MFA graduate students and community members alike sat enthralled as Michael Jager displayed a design for a Burton Snowboard done entirely in blue ink from a Bic Pen, followed by more designs drastically different from the one preceding it. He explained the importance of starting from scratch for each design: “Kill what you know,” he said. “There is always more to learn.”
After encouraging the audience to always “disrupt with substance,” Michael Jager did just that, inviting the MFA graduate students present to participate in an activity titled Hand Jobs. Each person was given a mirror, a pad of paper, and one minute to complete a self-portrait without lifting the pen from the paper. When that minute was up, each pad was passed around three times to a different person, each participant adding first a noun, then a verb, and finally an adjective.
The end results garnered much laughter as each person read from the pad, presenting such creations as “Ground See Green” and “Frantic Thought Bomb.” It was a successful use of William S. Burroughs’ cut-up method, in which the consciousness of a group is merged and overlapped to create what may be lurking in the collective unconscious. “Don’t think, make,” Michael Jager said as he watched the MFA graduate students draw. “Make yourself make, and don’t stop.”
While part of the Emergent Landscape Speaker Series for the MFAs in Emergent Media, Michael Jager’s conversation on fearless empathy applied to all those present, Champlain College undergraduates and community members alike.

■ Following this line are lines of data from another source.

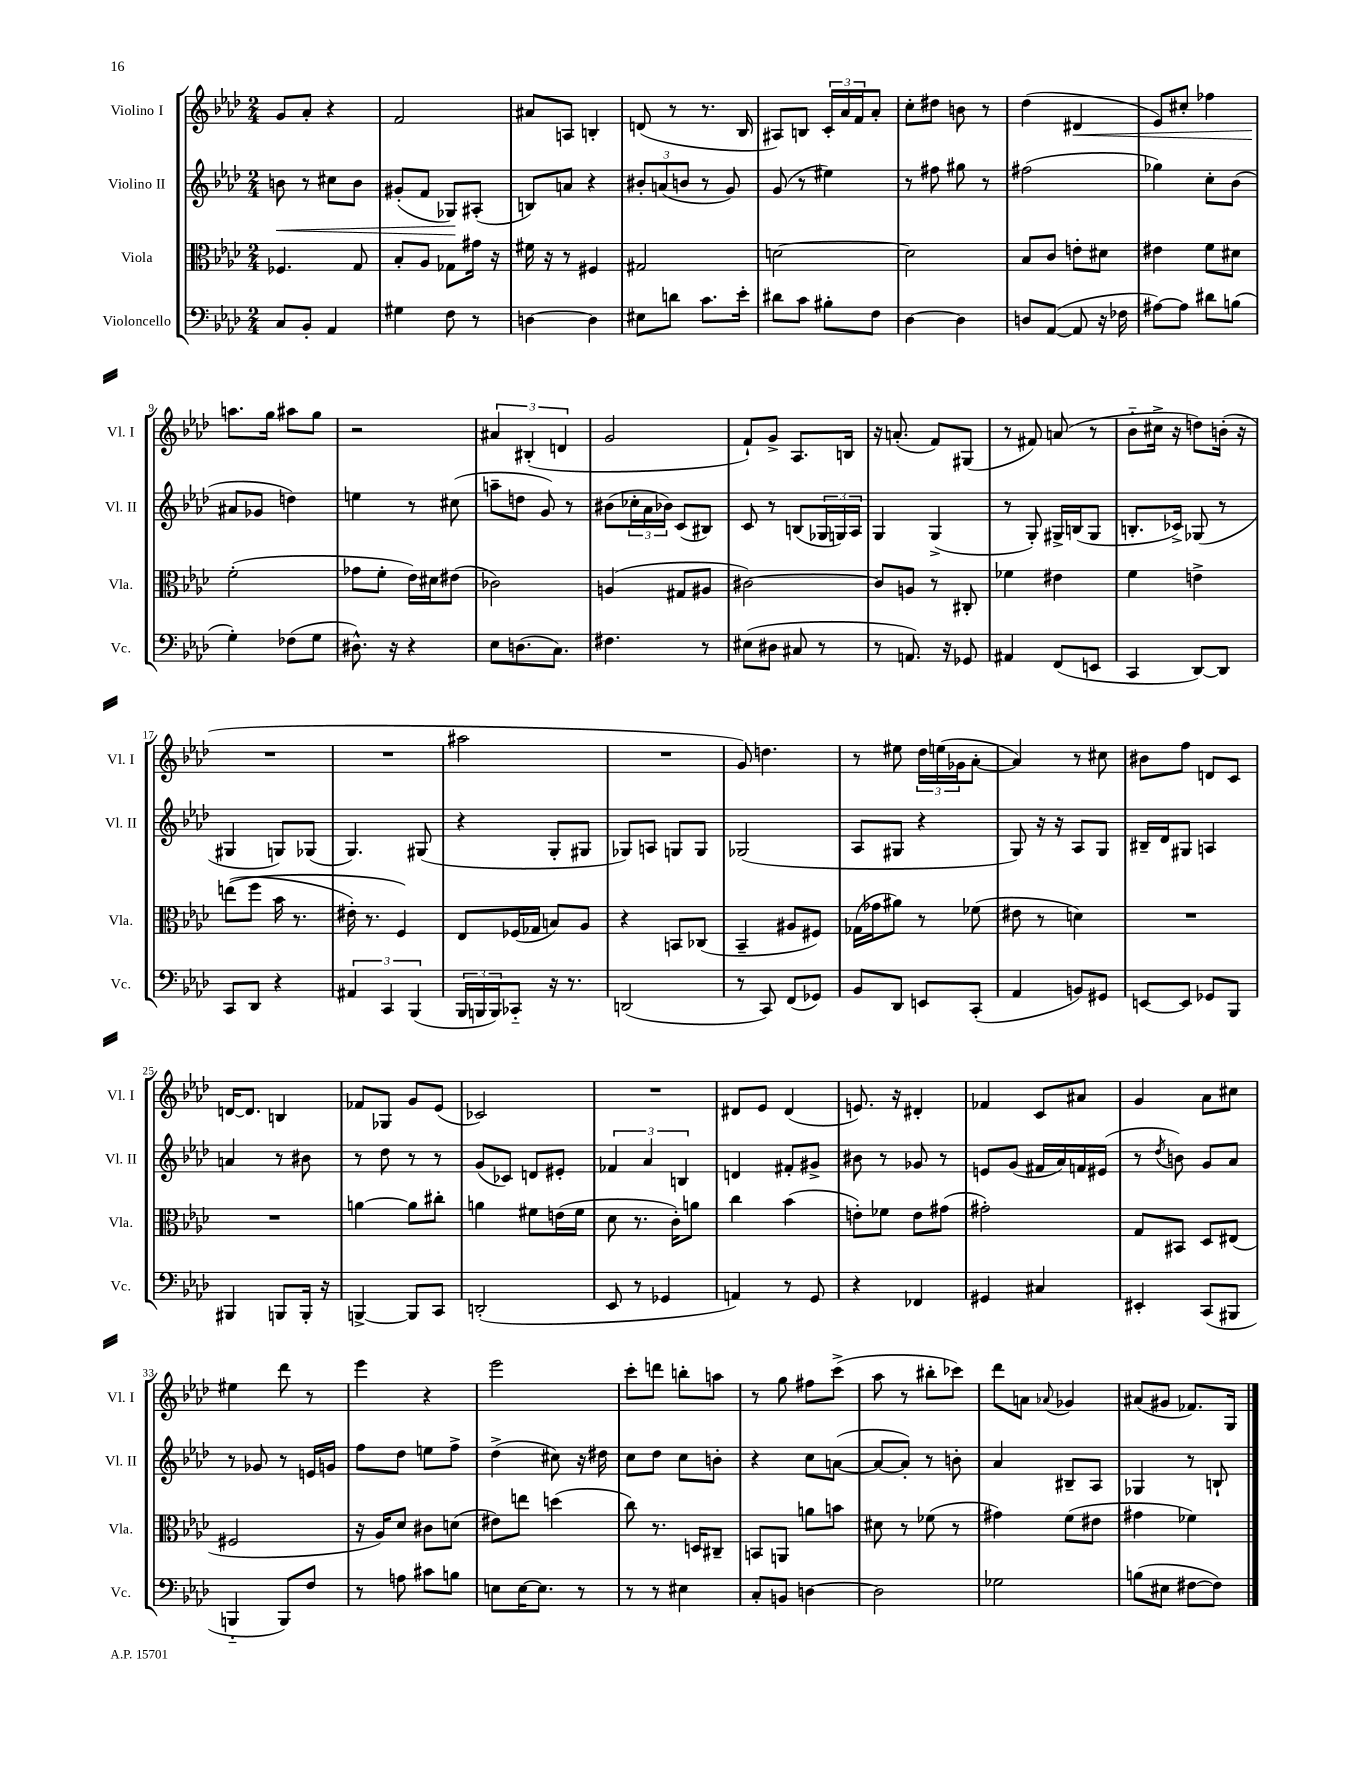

**kern	**kern	**kern	**kern
*staff4	*staff3	*staff2	*staff1
*clefF4	*clefC3	*clefG2	*clefG2
*k[b-e-a-d-]	*k[b-e-a-d-]	*k[b-e-a-d-]	*k[b-e-a-d-]
*M2/4	*M2/4	*M2/4	*M2/4
8C/L	4.F-/	8b\	8g/L
8BB-'/J	.	8r	8a-'/J
4AA-/	.	8cc#\L	4r
.	8G/	8b\J	.
=	=	=	=
4G#\	8B-'/L	(8g#'/L	2f/
.	8A-/J	8f/J	.
8F\	8G-\L	8G-/L)	.
8r	16g#\Jk	(8A#'/J	.
.	16r	.	.
=	=	=	=
[4D\	16f#\	8B/L)	8a#/L
.	16r	.	.
.	8r	8a/J	8A/J
4D\]	4F#/	4r	4B'/
=	=	=	=
8E#\L	2G#/	12b#'/L	(8d/
.	.	(12a/	.
8d\J	.	.	8r
.	.	12b/J	.
8.c\L	.	8r	8.r
.	.	8g/)	.
16e-'\Jk	.	.	16B-/
=	=	=	=
8d#\L	[2d\	(8g/	8A#/L)
8c\J	.	8r	8B/J
8B#'\L	.	4ee#\)	24c'/LL
.	.	.	24a-/
.	.	.	24f/J
8F\J	.	.	8a-'/J
=	=	=	=
[4D-\	2d\]	8r	8cc'\L
.	.	8ff#\	8dd#\J
4D-\]	.	8gg#\	8b\
.	.	8r	8r
=	=	=	=
8D/L	8B-/L	(2ff#\	(4dd-\
([8AA-/J	8c/J	.	.
8AA-/]	8e'\L	.	4d#/
16r	8d#\J	.	.
16F-\	.	.	.
=	=	=	=
[8A#\L)	4e#\	4gg-\)	8e-/L)
8A#\]J	.	.	8cc#'/J
8d#\L	8f\L	8cc'\L	4ff-\
(8B\J	8d#\J	(8b-\J	.
=	=	=	=
4G'\)	(2f'\	8a#/L	8.aa\L
.	.	8g-/J	.
.	.	.	16gg\Jk
(8F-\L	.	4dd\)	8aa#\L
8G\J	.	.	8gg\J
=	=	=	=
8.D#^^\)	8g-\L	4ee\	2r
.	8f'\J	.	.
16r	.	.	.
4r	16e-\LL)	8r	.
.	16d#\J	.	.
.	(8e#\J	(8cc#\	.
=	=	=	=
8E-\L	2c-\)	8aa~\L	6a#/
(8.D\	.	8dd\J	.
.	.	.	(6B#'/
.	.	8g/)	.
8.C\J)	.	.	.
.	.	.	6d/
.	.	8r	.
=	=	=	=
4.F#\	(4A/	(8b#\L	2g/
.	.	24cc-'\L	.
.	.	24a-\	.
.	.	24b-\JJ)	.
.	8G#/L	(8c/L	.
8r	8A#/J	8B#/J)	.
=	=	=	=
(8E#\L	[2c#\)	8c/	8f`/L)
8D#\J	.	8r	8g^/J
8C#/	.	(8B/L	8.A-/L
8r	.	24G-/L	.
.	.	24G/)	.
.	.	.	16B/Jk
.	.	24A-/JJ	.
=	=	=	=
8r	8c#/]L	4G/	16r
.	.	.	(8.a'/
8.AA/)	8A/J	.	.
.	8r	(4G^/	8f/L)
16r	.	.	.
8GG-/	8C#'/	.	(8G#/J
=	=	=	=
4AA#/	4f-\	8r	8r
.	.	8G'/)	8f#/)
(8FF/L	4e#\	16G#^/LL	(8a/
.	.	(16B/J	.
8EE/J	.	8G#/J	8r
=	=	=	=
4CC/	4f\	8.B'/L	8b-'~\L
.	.	.	16cc#^\Jk
.	.	16c-^/Jk)	16r
[8DD-/L)	4e^\	(8G-/	8dd\L)
8DD-/]J	.	8r	(16b'\Jk
.	.	.	16r
=	=	=	=
8CC/L	&((8ee\L	4G#/	2r
8DD-/J	8ff\J	.	.
4r	16b-\	8G/L)	.
.	8.r	.	.
.	.	(8G-/J	.
=	=	=	=
6AA#/	16e#'\)	4.G/)	2r
.	8.r	.	.
6CC/	.	.	.
.	4F/&)	.	.
(6BBB-/	.	.	.
.	.	(8G#/	.
=	=	=	=
24BBB-/LL	8E-/L	4r	2aa#\
24BBB/	.	.	.
24BBB/J)	.	.	.
8CC-'~/J	(16F-/L	.	.
.	16G-/JJ	.	.
16r	8B/L)	8G'/L	.
8.r	.	.	.
.	8A-/J	8G#/J	.
=	=	=	=
(2DD/	4r	8G-/L)	2r
.	.	8A/J	.
.	8BB/L	8G/L	.
.	(8C-/J	8G/J	.
=	=	=	=
8r	4BB-~/	(2G-/	8g/)
8CC/)	.	.	4.dd\
(8FF/L	8A#/L	.	.
8GG-/J)	8F#/J)	.	.
=	=	=	=
8BB-/L	(16G-\LL	8A-/L	8r
.	16g-\J	.	.
8DD-/J	8a#\J)	8G#/J	8ee#\
8EE/L	8r	4r	24dd-\LL
.	.	.	(24ee\
.	.	.	24g-\J
(8CC'/J	(8f-\	.	[8a-'\J
=	=	=	=
4AA-/	8e#\	8G/)	4a-/])
.	8r	16r	.
.	.	16r	.
8BB/L)	4d\)	8A-/L	8r
8GG#/J	.	8G/J	8cc#\
=	=	=	=
[8EE/L	2r	16B#~/LL	8b#\L
.	.	16d-/J	.
8EE/]J	.	8G#/J	8ff\J
8GG-/L	.	4A/	8d/L
8BBB-/J	.	.	8c/J
=	=	=	=
4BBB#/	2r	4a/	[16d/LK
.	.	.	8.d/]J
8BBB/L	.	8r	4B/
16BBB'/Jk	.	8b#\	.
16r	.	.	.
=	=	=	=
[4BBB^/	[4a\	8r	8f-/L
.	.	8dd-\	8G-/J
8BBB/]L	8a\]L	8r	8g/L
8CC/J	8cc#'\J	8r	(8e-/J
=	=	=	=
(2DD'/	4a\	(8g/L	2c-/)
.	.	8c-/J)	.
.	8f#\L	8d/L	.
.	(16e\L	8e#'/J	.
.	16f#\JJ	.	.
=	=	=	=
8EE-/	8d-\	6f-/	2r
8r	8.r	.	.
.	.	6a-/	.
4GG-/	.	.	.
.	16c'\LK)	.	.
.	.	6B/	.
.	8a\J	.	.
=	=	=	=
4AA/)	4cc\	4d/	8d#/L
.	.	.	8e-/J
8r	(4b-\	8f#'/L	(4d#/
8GG/	.	8g#^/J	.
=	=	=	=
4r	8e'\L)	8b#\	8.e/)
.	8f-\J	8r	.
.	.	.	16r
4FF-/	8e\L	8g-/	4d#'/
.	(8g#\J	8r	.
=	=	=	=
4GG#/	2g#'\)	8e/L	4f-/
.	.	(8g/J	.
4C#/	.	16f#/LL	8c/L
.	.	16a-/)	.
.	.	16f/	8a#/J
.	.	(16e#/JJ	.
=	=	=	=
4EE#'/	8G/L	8r	4g/
.	.	8qdd-/	.
.	8BB#/J	8b\)	.
(8CC/L	8D-/L	8g/L	8a-\L
8BBB#/J	(8E#/J	8a-/J	8cc#\J
=	=	=	=
4BBB'~/	2F#/	8r	4ee#\
.	.	8g-/	.
8BBB/L)	.	8r	8ddd-\
8F/J	.	16e/LL	8r
.	.	16g/JJ	.
=	=	=	=
8r	16r	8ff\L	4eee-\
.	16A-/LK)	.	.
8A\	8d-/J	8dd-\J	.
8c#\L	8c#\L	8ee\L	4r
8B\J	(8d\J	8ff^\J	.
=	=	=	=
8E\L	8e#\L)	(4dd-^\	2eee-\
[16E\K	8ee\J	.	.
8.E\]J	.	.	.
.	(4dd\	8cc#\)	.
8r	.	16r	.
.	.	16dd#\	.
=	=	=	=
8r	8cc\)	8cc\L	8ccc'\L
8r	8.r	8dd-\J	8ddd\J
4E#\	.	8cc\L	8bb'\L
.	16D/LK	.	.
.	8C#~/J	8b'\J	8aa\J
=	=	=	=
8C'/L	8BB/L	4r	8r
8BB/J	8AA/J	.	8gg\
[4D\	8a\L	8cc\L	8ff#\L
.	8b\J	([8a\J	(8ccc^\J
=	=	=	=
2D\]	8d#\	8a/_L	8aa-\
.	8r	8a'/]J)	8r
.	(8f-\	8r	8bb#'\L
.	8r	8b'\	8ccc-\J)
=	=	=	=
2G-\	4g#\)	4a-/	8ddd-\L
.	.	.	8a\J
.	.	.	8qqa-/
.	(8f\L	8B#~/L	4g-/
.	8e#\J	8A-/J	.
=	=	=	=
(8B\L	4g#\	4G-/	(8a#/L
8E#\J	.	.	8g#/J
[8F#\L	4f-\)	8r	8.f-/L)
8F#\]J)	.	8B`/	.
.	.	.	16G/Jk
==	==	==	==
*-	*-	*-	*-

“Disregard where your abilities end. You can always go further.”
“Create trust.”
“Seek criticism, not praise.”
JDK’s success is largely due to the design talent inside the firm, but also remarkable is the company’s values and the idea of living brands that resonates with consumers and clients equally. Michael Jager made design sound personal, with each client and each assignment no more or less important than the ones before and after it. His notion of “fearless empathy” is easily applicable to any and every relationship, business or personal, and though unassuming and personable, it was very clear by the end of the conversation that Michael Jager was an expert on the idea of the human connection.